» Exercise requirements:
Write out each line from the data below that includes the word "мальчика".

(Beginning of Data in this exercise)

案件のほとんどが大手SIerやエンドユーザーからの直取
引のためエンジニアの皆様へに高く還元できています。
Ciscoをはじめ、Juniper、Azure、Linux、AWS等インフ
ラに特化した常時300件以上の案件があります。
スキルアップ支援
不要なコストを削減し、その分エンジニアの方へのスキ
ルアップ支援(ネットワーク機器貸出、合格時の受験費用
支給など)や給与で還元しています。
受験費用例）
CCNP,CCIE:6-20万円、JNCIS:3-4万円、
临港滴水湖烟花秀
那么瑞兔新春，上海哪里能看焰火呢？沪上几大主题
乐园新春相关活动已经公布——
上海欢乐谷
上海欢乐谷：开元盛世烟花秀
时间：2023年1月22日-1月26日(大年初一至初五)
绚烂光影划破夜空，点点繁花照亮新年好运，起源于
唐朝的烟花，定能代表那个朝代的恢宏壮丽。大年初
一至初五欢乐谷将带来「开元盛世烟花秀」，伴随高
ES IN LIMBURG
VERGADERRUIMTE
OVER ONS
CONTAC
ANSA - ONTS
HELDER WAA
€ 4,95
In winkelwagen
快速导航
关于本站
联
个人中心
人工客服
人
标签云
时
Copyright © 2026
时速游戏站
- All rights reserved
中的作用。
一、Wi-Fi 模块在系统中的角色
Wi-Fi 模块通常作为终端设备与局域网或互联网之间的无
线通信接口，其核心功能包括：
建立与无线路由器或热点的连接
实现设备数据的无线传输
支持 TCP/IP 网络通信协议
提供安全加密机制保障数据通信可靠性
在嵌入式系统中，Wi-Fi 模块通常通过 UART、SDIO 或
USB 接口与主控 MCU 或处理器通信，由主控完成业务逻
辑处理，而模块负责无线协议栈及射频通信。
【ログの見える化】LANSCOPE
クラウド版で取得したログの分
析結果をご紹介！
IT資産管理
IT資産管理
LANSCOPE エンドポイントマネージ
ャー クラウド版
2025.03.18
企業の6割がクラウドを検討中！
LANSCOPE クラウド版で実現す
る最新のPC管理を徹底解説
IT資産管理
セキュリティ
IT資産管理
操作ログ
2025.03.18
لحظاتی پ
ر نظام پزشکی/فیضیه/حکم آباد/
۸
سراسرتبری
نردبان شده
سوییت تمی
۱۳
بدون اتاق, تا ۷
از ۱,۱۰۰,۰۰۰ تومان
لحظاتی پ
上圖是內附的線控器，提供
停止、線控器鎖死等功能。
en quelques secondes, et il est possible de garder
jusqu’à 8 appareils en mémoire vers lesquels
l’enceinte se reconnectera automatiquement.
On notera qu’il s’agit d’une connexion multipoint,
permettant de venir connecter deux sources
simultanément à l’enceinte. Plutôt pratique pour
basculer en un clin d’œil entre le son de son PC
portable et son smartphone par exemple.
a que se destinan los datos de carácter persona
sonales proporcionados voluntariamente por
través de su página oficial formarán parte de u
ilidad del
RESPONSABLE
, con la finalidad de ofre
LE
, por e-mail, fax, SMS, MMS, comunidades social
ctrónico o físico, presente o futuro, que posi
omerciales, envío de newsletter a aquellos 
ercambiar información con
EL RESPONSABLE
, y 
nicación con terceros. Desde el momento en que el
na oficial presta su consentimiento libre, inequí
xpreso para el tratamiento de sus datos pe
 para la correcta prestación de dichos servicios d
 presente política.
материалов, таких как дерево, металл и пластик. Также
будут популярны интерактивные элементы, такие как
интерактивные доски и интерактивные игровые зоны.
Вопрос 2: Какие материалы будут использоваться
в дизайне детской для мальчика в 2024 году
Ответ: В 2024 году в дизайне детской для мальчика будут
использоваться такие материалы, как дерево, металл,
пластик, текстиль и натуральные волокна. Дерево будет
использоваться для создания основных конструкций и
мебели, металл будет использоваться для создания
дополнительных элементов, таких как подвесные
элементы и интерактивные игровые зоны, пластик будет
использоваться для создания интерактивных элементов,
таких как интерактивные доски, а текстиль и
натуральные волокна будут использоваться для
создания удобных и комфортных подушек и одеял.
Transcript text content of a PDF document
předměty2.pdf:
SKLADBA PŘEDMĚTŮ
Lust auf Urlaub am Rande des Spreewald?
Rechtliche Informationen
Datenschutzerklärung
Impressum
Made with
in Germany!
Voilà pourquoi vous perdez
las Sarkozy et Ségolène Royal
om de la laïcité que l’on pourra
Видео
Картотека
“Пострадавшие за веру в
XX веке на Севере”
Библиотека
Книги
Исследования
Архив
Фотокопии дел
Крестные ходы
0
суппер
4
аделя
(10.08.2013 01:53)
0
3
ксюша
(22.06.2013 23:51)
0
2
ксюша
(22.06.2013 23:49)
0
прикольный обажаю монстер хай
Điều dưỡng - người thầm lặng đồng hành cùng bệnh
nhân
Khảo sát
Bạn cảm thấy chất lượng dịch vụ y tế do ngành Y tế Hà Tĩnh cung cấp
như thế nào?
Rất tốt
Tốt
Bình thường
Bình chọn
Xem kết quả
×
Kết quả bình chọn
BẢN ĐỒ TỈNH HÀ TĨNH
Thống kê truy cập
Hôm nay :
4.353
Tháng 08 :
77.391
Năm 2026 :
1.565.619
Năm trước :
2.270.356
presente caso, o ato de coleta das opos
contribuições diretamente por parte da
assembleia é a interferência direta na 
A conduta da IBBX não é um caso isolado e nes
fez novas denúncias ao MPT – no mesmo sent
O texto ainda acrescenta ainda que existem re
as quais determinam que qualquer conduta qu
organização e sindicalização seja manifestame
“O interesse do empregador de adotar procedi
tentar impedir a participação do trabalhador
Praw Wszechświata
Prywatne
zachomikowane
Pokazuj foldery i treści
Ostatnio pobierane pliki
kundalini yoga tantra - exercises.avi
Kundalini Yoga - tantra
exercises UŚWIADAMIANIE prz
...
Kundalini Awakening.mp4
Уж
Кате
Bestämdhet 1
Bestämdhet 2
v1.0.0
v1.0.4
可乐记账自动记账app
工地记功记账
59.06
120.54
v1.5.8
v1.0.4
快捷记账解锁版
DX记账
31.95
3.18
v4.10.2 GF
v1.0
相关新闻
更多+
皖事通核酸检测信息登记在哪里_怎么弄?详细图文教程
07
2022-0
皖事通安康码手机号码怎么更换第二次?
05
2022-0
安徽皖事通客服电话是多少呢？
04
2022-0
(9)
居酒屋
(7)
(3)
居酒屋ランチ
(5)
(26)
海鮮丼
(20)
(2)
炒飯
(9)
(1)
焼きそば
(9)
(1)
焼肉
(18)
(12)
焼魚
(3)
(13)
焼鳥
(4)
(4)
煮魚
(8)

(End of Data in this exercise)

» Response to the exercise:
в дизайне детской для мальчика в 2024 году
Ответ: В 2024 году в дизайне детской для мальчика будут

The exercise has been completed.